Our finding of decreased numbers of CD11c+ DC1 in peripheral blood of SLE patients is in agreement with those of Scheinecker et al. [20]. The authors reported an 80% reduction of the CD11c+ DC subset, in contrast to almost normal frequency of CD11c DC [20]. Furthermore, they demonstrated the impaired T cell-stimulating capacity of DC-enrich antigen presenting cells (APC) in SLE patients as compared to those of healthy controls [20]. Although we did not perform the functional analysis, the reduced CD11c+ myeloid DC could be implicated in these impaired DC functions. Alternatively, the observed reduction of circulating DC in SLE patients could be explained by a redistribution into the sites of active disease as previously reported [26].

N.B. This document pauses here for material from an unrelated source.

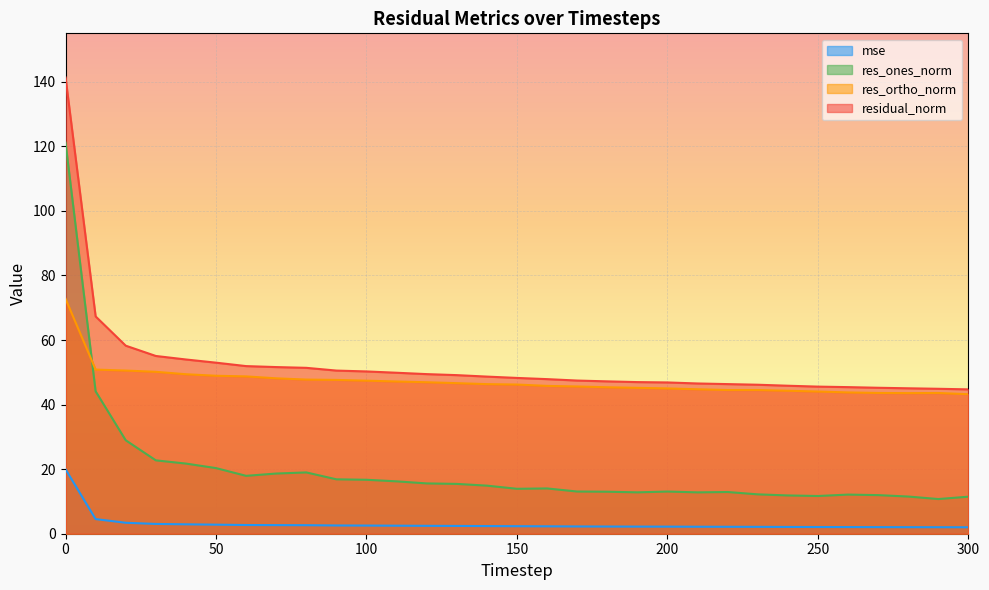

What is the highest value of the mse series?

20.0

In our data, the ratio of BDCA-2+ DC/CD11c+ DC in SLE patients was not significantly different compared to that in healthy controls suggesting numerical decreases in both the DC1 and DC2 components of peripheral blood of SLE patients. However, the BDCA-3+ DC subset was more profoundly reduced than was BDCA-2+ DC2 in SLE patients, given that the ratio of BDCA-3+ DC/BDCA-2+ DC was significantly lower in SLE than in healthy controls.

It became obvious that two myeloid-derived DC populations (CD11c+ BDCA-3, CD11c BDCA-3+) are present in human blood [27]. Recently, it has been hypothesized that unabated DC differentiation leads to activation of auto-reactive T cells [28]. IFN-α induces the activation of mature DC, and the increase of mature DC and the decrease of immature DC leads to the activation of auto-reactive T cells [29]. The BDCA-3+ DC are considered to be a subpopulation of CD11c+ myeloid DC, and they share the immunophenotypic features with CD11c+ myeloid DC [27]. However, the lack of Fc receptor expression indicates that BDCA-3+ DC do not have the capability of Ig-mediated Ag uptake [15,30]. Although the differentiation phenotype of BDCA-3+ DC is unclear, it is possible that the reduction of BDCA-3+ DC could be related to the inappropriate DC state in SLE patients.

In summary, we have shown that SLE patients are characterized by a decrease in both BDCA-2+ DC2 and CD11c+ DC1. Although these diminished DC subpopulations were not found to be related to SLE disease activity, this feature appears to be involved in the immunological abnormality of SLE patients.